===== EXERCISE DATA =====
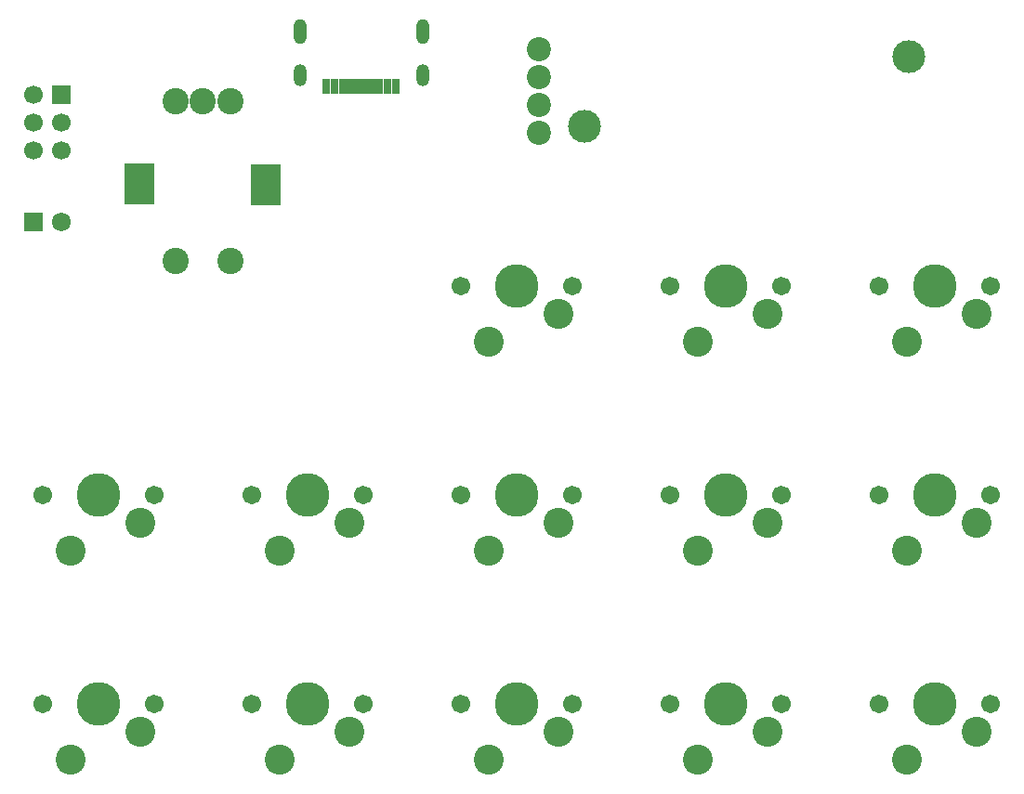
<source format=gbr>
G04 DipTrace 3.1.0.1*
G04 TopMask.gbr*
%MOIN*%
G04 #@! TF.FileFunction,Soldermask,Top*
G04 #@! TF.Part,Single*
%ADD19C,0.086614*%
%ADD43C,0.11811*%
%ADD44C,0.157*%
%ADD45C,0.067*%
%ADD54R,0.066929X0.066929*%
%ADD56C,0.066929*%
%ADD58R,0.031496X0.05315*%
%ADD60O,0.047244X0.090551*%
%ADD62O,0.047244X0.07874*%
%ADD64R,0.019685X0.05315*%
%ADD66C,0.107874*%
%ADD68C,0.067874*%
%ADD70R,0.067874X0.067874*%
%ADD85R,0.106299X0.145669*%
%ADD87C,0.094488*%
%FSLAX26Y26*%
G04*
G70*
G90*
G75*
G01*
G04 TopMask*
%LPD*%
D87*
X1025591Y2913387D3*
X1222441D3*
X1124016D3*
X1025591Y2342521D3*
X1222441D3*
D85*
X897638Y2618112D3*
X1350394Y2614175D3*
D19*
X2331693Y3000591D3*
Y2900591D3*
Y2800591D3*
Y3100591D3*
D43*
X2494193Y2825571D3*
X3656693Y3075571D3*
D70*
X518688Y2480982D3*
D68*
X618688D3*
D66*
X2400000Y2150000D3*
X2150000Y2050000D3*
D44*
X2250000Y2250000D3*
D45*
X2050000D3*
X2450000D3*
D66*
X3150000Y2150000D3*
X2900000Y2050000D3*
D44*
X3000000Y2250000D3*
D45*
X2800000D3*
X3200000D3*
D66*
X3900000Y2150000D3*
X3650000Y2050000D3*
D44*
X3750000Y2250000D3*
D45*
X3550000D3*
X3950000D3*
D66*
X900000Y1400000D3*
X650000Y1300000D3*
D44*
X750000Y1500000D3*
D45*
X550000D3*
X950000D3*
D66*
X1650000Y1400000D3*
X1400000Y1300000D3*
D44*
X1500000Y1500000D3*
D45*
X1300000D3*
X1700000D3*
D66*
X2400000Y1400000D3*
X2150000Y1300000D3*
D44*
X2250000Y1500000D3*
D45*
X2050000D3*
X2450000D3*
D66*
X3150000Y1400000D3*
X2900000Y1300000D3*
D44*
X3000000Y1500000D3*
D45*
X2800000D3*
X3200000D3*
D66*
X3900000Y1400000D3*
X3650000Y1300000D3*
D44*
X3750000Y1500000D3*
D45*
X3550000D3*
X3950000D3*
D66*
X900000Y650000D3*
X650000Y550000D3*
D44*
X750000Y750000D3*
D45*
X550000D3*
X950000D3*
D66*
X1650000Y650000D3*
X1400000Y550000D3*
D44*
X1500000Y750000D3*
D45*
X1300000D3*
X1700000D3*
D66*
X2400000Y650000D3*
X2150000Y550000D3*
D44*
X2250000Y750000D3*
D45*
X2050000D3*
X2450000D3*
D66*
X3150000Y650000D3*
X2900000Y550000D3*
D44*
X3000000Y750000D3*
D45*
X2800000D3*
X3200000D3*
D66*
X3900000Y650000D3*
X3650000Y550000D3*
D44*
X3750000Y750000D3*
D45*
X3550000D3*
X3950000D3*
D64*
X1761811Y2968701D3*
X1742126D3*
X1722441D3*
X1702756D3*
X1663386D3*
X1683071D3*
D62*
X1472441Y3007087D3*
D60*
Y3164567D3*
D62*
X1913386Y3007087D3*
D60*
Y3164567D3*
D64*
X1643701Y2968701D3*
X1624016D3*
D58*
X1598425D3*
X1787402D3*
X1566929D3*
X1818898D3*
D56*
X518701Y2937451D3*
Y2837451D3*
Y2737451D3*
X618701D3*
Y2837451D3*
D54*
Y2937451D3*
M02*

</source>
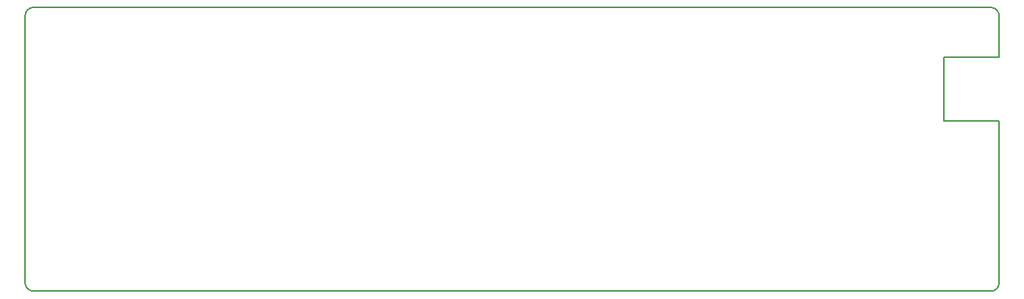
<source format=gm1>
G04 #@! TF.FileFunction,Profile,NP*
%FSLAX46Y46*%
G04 Gerber Fmt 4.6, Leading zero omitted, Abs format (unit mm)*
G04 Created by KiCad (PCBNEW 4.0.2-stable) date Sun May 15 21:38:53 2016*
%MOMM*%
G01*
G04 APERTURE LIST*
%ADD10C,0.100000*%
%ADD11C,0.150000*%
G04 APERTURE END LIST*
D10*
D11*
X161800000Y-83800000D02*
X272000000Y-83800000D01*
X160800000Y-115600000D02*
X160800000Y-84800000D01*
X272000000Y-116600000D02*
X161800000Y-116600000D01*
X273000000Y-96900000D02*
X273000000Y-115600000D01*
X273000000Y-84800000D02*
X273000000Y-89600000D01*
X161800000Y-83800000D02*
G75*
G03X160800000Y-84800000I0J-1000000D01*
G01*
X160800000Y-115600000D02*
G75*
G03X161800000Y-116600000I1000000J0D01*
G01*
X272000000Y-116600000D02*
G75*
G03X273000000Y-115600000I0J1000000D01*
G01*
X273000000Y-84800000D02*
G75*
G03X272000000Y-83800000I-1000000J0D01*
G01*
X266600000Y-89600000D02*
X273000000Y-89600000D01*
X266600000Y-89700000D02*
X266600000Y-89600000D01*
X266600000Y-96900000D02*
X266600000Y-89700000D01*
X273000000Y-96900000D02*
X266600000Y-96900000D01*
M02*

</source>
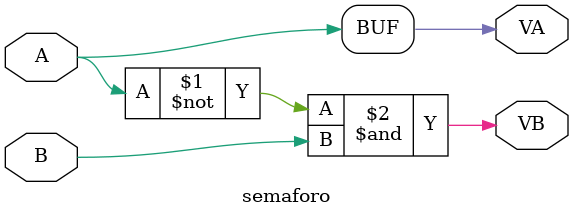
<source format=v>
module semaforo(A, B, VA, VB);

    input A, B;
    output VA, VB;

    assign VA= A;
    assign VB= ~A & B;

endmodule
</source>
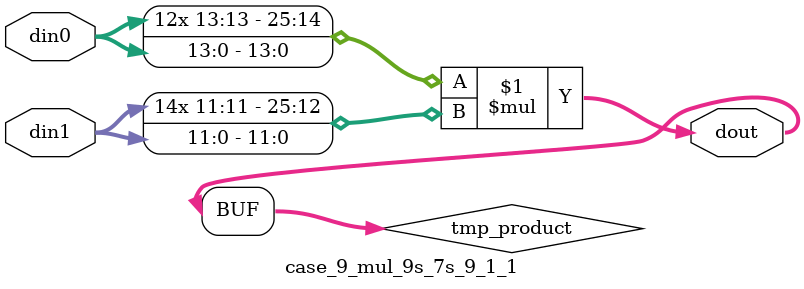
<source format=v>

`timescale 1 ns / 1 ps

 module case_9_mul_9s_7s_9_1_1(din0, din1, dout);
parameter ID = 1;
parameter NUM_STAGE = 0;
parameter din0_WIDTH = 14;
parameter din1_WIDTH = 12;
parameter dout_WIDTH = 26;

input [din0_WIDTH - 1 : 0] din0; 
input [din1_WIDTH - 1 : 0] din1; 
output [dout_WIDTH - 1 : 0] dout;

wire signed [dout_WIDTH - 1 : 0] tmp_product;



























assign tmp_product = $signed(din0) * $signed(din1);








assign dout = tmp_product;





















endmodule

</source>
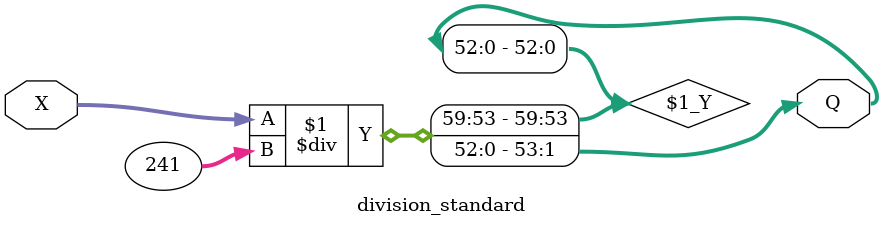
<source format=v>
module division_standard( X, Q);//, R);

input  [60:1] X;
output [53:1] Q; 
//output [8:1] R;

assign Q = X / 241;

//assign R = X % 241;

endmodule

</source>
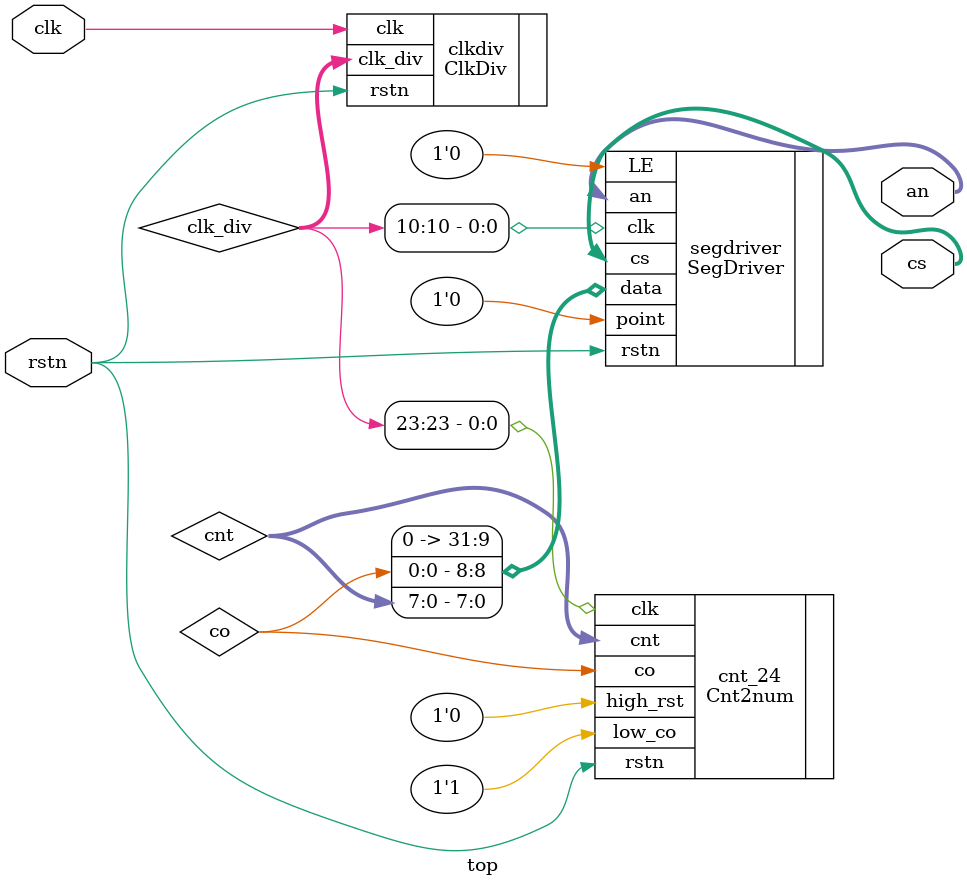
<source format=v>
module top(
  input clk,
  input rstn,
  output [7:0] cs,
  output [7:0] an
);

  wire [31:0] clk_div;
  ClkDiv clkdiv(
    .clk(clk),
    .rstn(rstn),
    .clk_div(clk_div)
  );

  wire [7:0] cnt;
  wire co;
  Cnt2num #(
    .BASE(24),
    .INITIAL(16)
  ) cnt_24 (
    .clk(clk_div[23]),
    .rstn(rstn),
    .high_rst(1'b0),
    .low_co(1'b1),
    .co(co),
    .cnt(cnt)
  );

  SegDriver segdriver(
    .clk(clk_div[10]),
    .rstn(rstn),
    .data({23'b0, co, cnt}),
    .point(1'b0),
    .LE(1'b0),
    .cs(cs),
    .an(an)
  );

endmodule
</source>
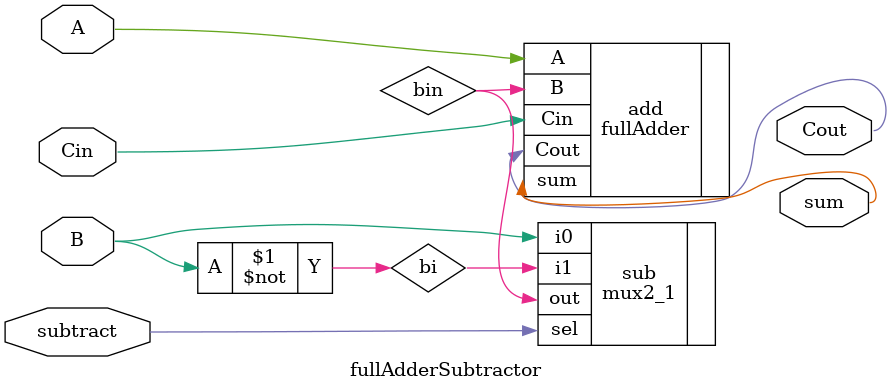
<source format=sv>
`timescale 1ns/1ps

module fullAdderSubtractor (A, B, Cout, Cin, sum, subtract);
	
	output logic Cout, sum;
	input logic A, B, Cin, subtract;
	
	wire bi, bin;
	
	not #50 (bi, B);
	mux2_1 sub (.out(bin), .i0(B), .i1(bi), .sel(subtract));
	fullAdder add (.sum(sum), .A(A), .B(bin), .Cout(Cout), .Cin(Cin));
	
endmodule 
</source>
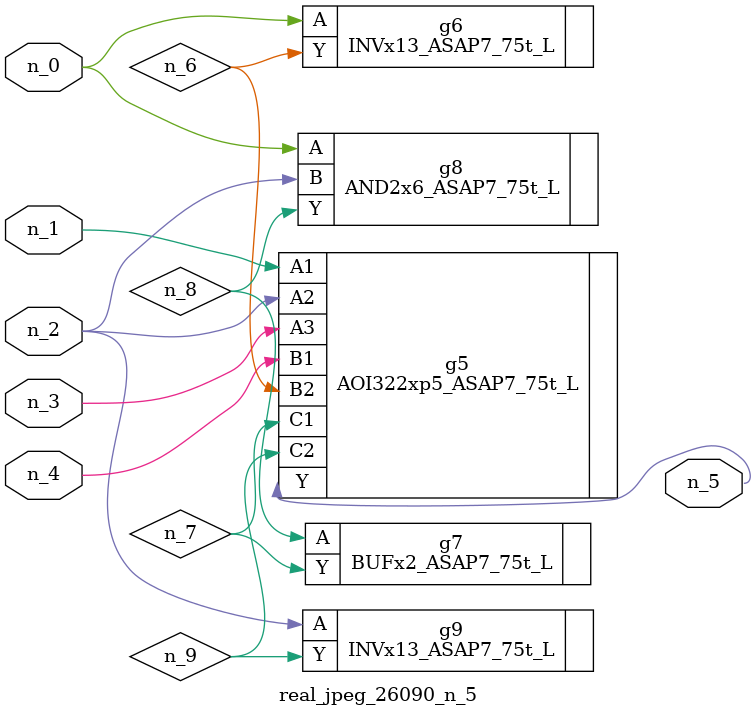
<source format=v>
module real_jpeg_26090_n_5 (n_4, n_0, n_1, n_2, n_3, n_5);

input n_4;
input n_0;
input n_1;
input n_2;
input n_3;

output n_5;

wire n_8;
wire n_6;
wire n_7;
wire n_9;

INVx13_ASAP7_75t_L g6 ( 
.A(n_0),
.Y(n_6)
);

AND2x6_ASAP7_75t_L g8 ( 
.A(n_0),
.B(n_2),
.Y(n_8)
);

AOI322xp5_ASAP7_75t_L g5 ( 
.A1(n_1),
.A2(n_2),
.A3(n_3),
.B1(n_4),
.B2(n_6),
.C1(n_7),
.C2(n_9),
.Y(n_5)
);

INVx13_ASAP7_75t_L g9 ( 
.A(n_2),
.Y(n_9)
);

BUFx2_ASAP7_75t_L g7 ( 
.A(n_8),
.Y(n_7)
);


endmodule
</source>
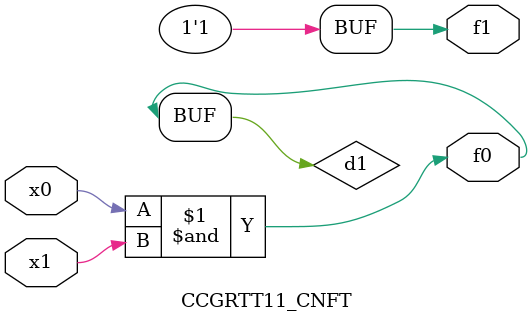
<source format=v>
module CCGRTT11_CNFT(
	input x0, x1,
	output f0, f1
);

	wire d1;

	assign f0 = d1;
	and (d1, x0, x1);
	assign f1 = 1'b1;
endmodule

</source>
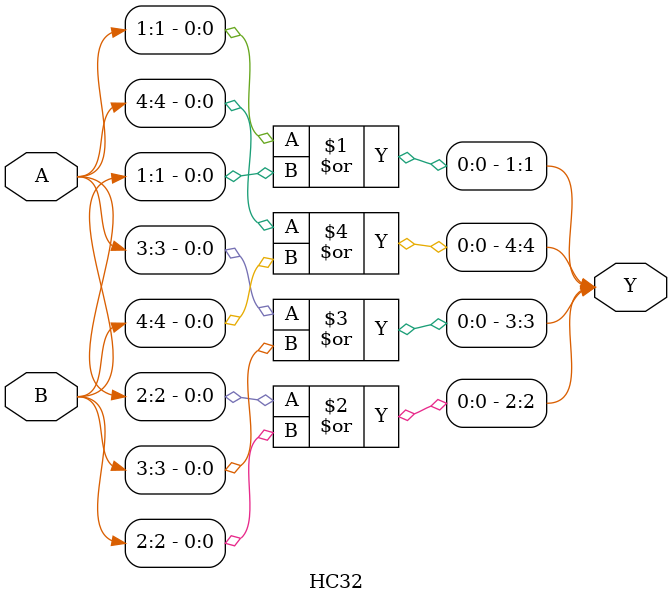
<source format=v>
module HC32(A,B,Y);
input wire[4:1]A,B;
output wire[4:1]Y;
or
gate1(Y[1],A[1],B[1]),
gate2(Y[2],A[2],B[2]),
gate3(Y[3],A[3],B[3]),
gate4(Y[4],A[4],B[4]);//74HC32 »ò ÃÅ¼¶·ç¸ñ
endmodule
</source>
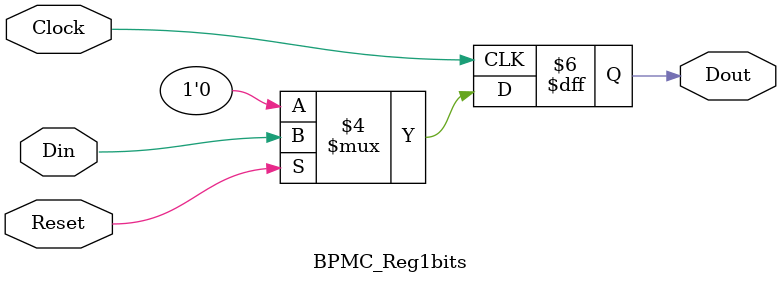
<source format=v>
`timescale	1ns/1ps

module	BPMC_Reg1bits(Dout, Din, Clock, Reset)	;

output	Dout	;
reg	Dout	;

input	Din	;
wire	Din	;

input	Clock, Reset	;
wire	Clock, Reset	;



always	@(posedge	Clock)
	begin
		if ( Reset == 1'b0 )
			begin
				Dout <= 1'b0	;
			end
		else
			begin
				Dout <= Din	;
			end
	end

endmodule

</source>
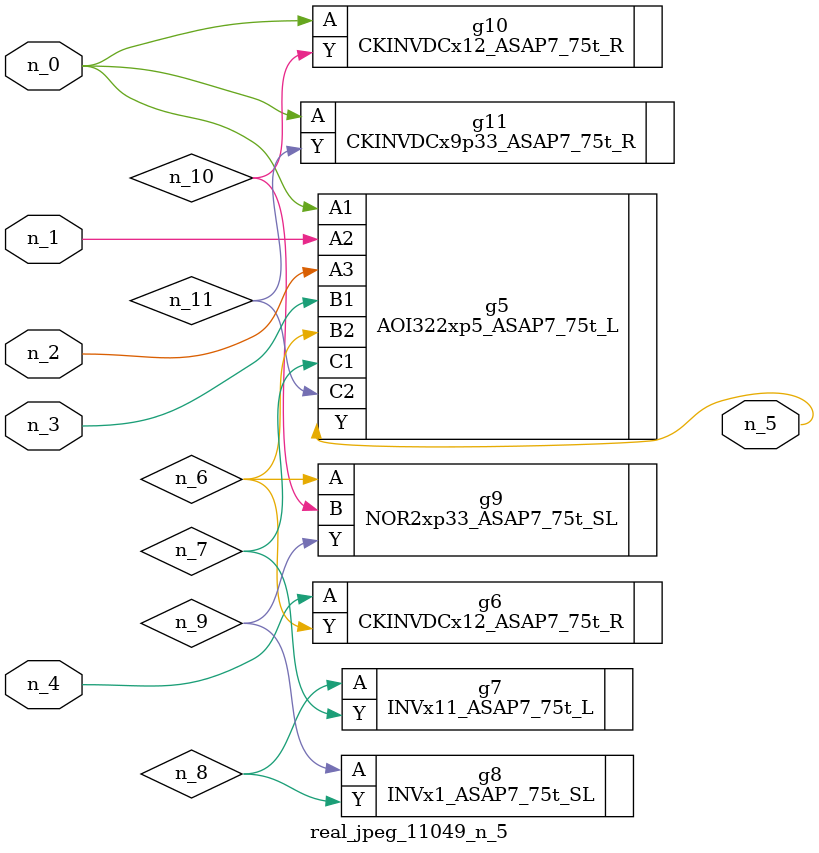
<source format=v>
module real_jpeg_11049_n_5 (n_4, n_0, n_1, n_2, n_3, n_5);

input n_4;
input n_0;
input n_1;
input n_2;
input n_3;

output n_5;

wire n_8;
wire n_11;
wire n_6;
wire n_7;
wire n_10;
wire n_9;

AOI322xp5_ASAP7_75t_L g5 ( 
.A1(n_0),
.A2(n_1),
.A3(n_2),
.B1(n_3),
.B2(n_6),
.C1(n_7),
.C2(n_11),
.Y(n_5)
);

CKINVDCx12_ASAP7_75t_R g10 ( 
.A(n_0),
.Y(n_10)
);

CKINVDCx9p33_ASAP7_75t_R g11 ( 
.A(n_0),
.Y(n_11)
);

CKINVDCx12_ASAP7_75t_R g6 ( 
.A(n_4),
.Y(n_6)
);

NOR2xp33_ASAP7_75t_SL g9 ( 
.A(n_6),
.B(n_10),
.Y(n_9)
);

INVx11_ASAP7_75t_L g7 ( 
.A(n_8),
.Y(n_7)
);

INVx1_ASAP7_75t_SL g8 ( 
.A(n_9),
.Y(n_8)
);


endmodule
</source>
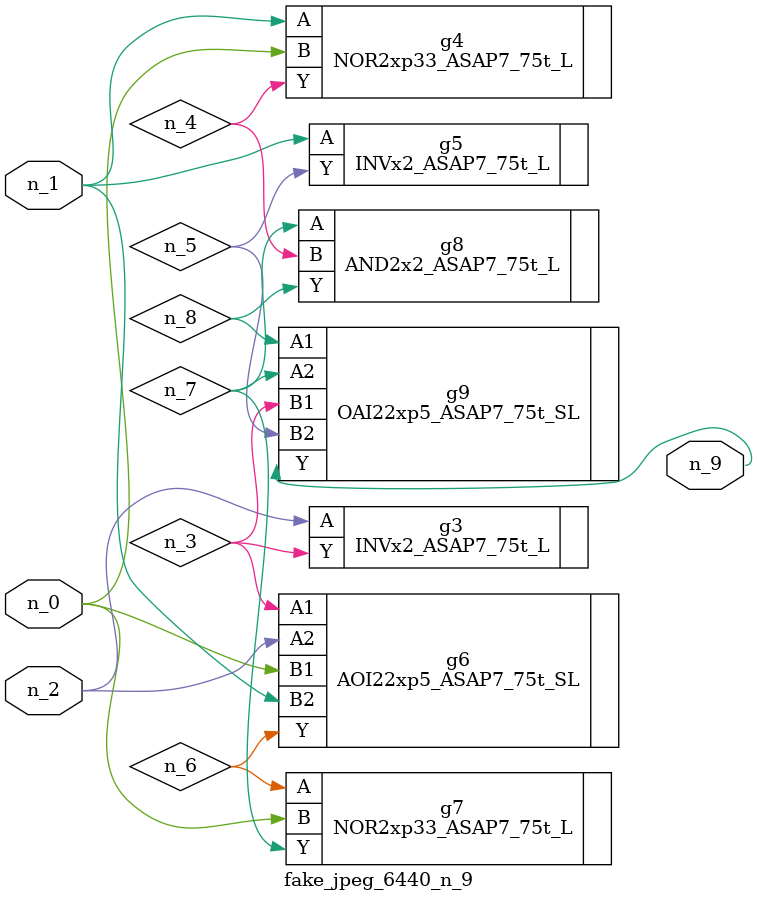
<source format=v>
module fake_jpeg_6440_n_9 (n_0, n_2, n_1, n_9);

input n_0;
input n_2;
input n_1;

output n_9;

wire n_3;
wire n_4;
wire n_8;
wire n_6;
wire n_5;
wire n_7;

INVx2_ASAP7_75t_L g3 ( 
.A(n_2),
.Y(n_3)
);

NOR2xp33_ASAP7_75t_L g4 ( 
.A(n_1),
.B(n_0),
.Y(n_4)
);

INVx2_ASAP7_75t_L g5 ( 
.A(n_1),
.Y(n_5)
);

AOI22xp5_ASAP7_75t_SL g6 ( 
.A1(n_3),
.A2(n_2),
.B1(n_0),
.B2(n_1),
.Y(n_6)
);

NOR2xp33_ASAP7_75t_L g7 ( 
.A(n_6),
.B(n_0),
.Y(n_7)
);

AND2x2_ASAP7_75t_L g8 ( 
.A(n_7),
.B(n_4),
.Y(n_8)
);

OAI22xp5_ASAP7_75t_SL g9 ( 
.A1(n_8),
.A2(n_7),
.B1(n_3),
.B2(n_5),
.Y(n_9)
);


endmodule
</source>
=====
Look at the records above. Copy every line where the string "Clock" occurs.

== SOLUTION TO THIS TASK ==
module	BPMC_Reg1bits(Dout, Din, Clock, Reset)	;
input	Clock, Reset	;
wire	Clock, Reset	;
always	@(posedge	Clock)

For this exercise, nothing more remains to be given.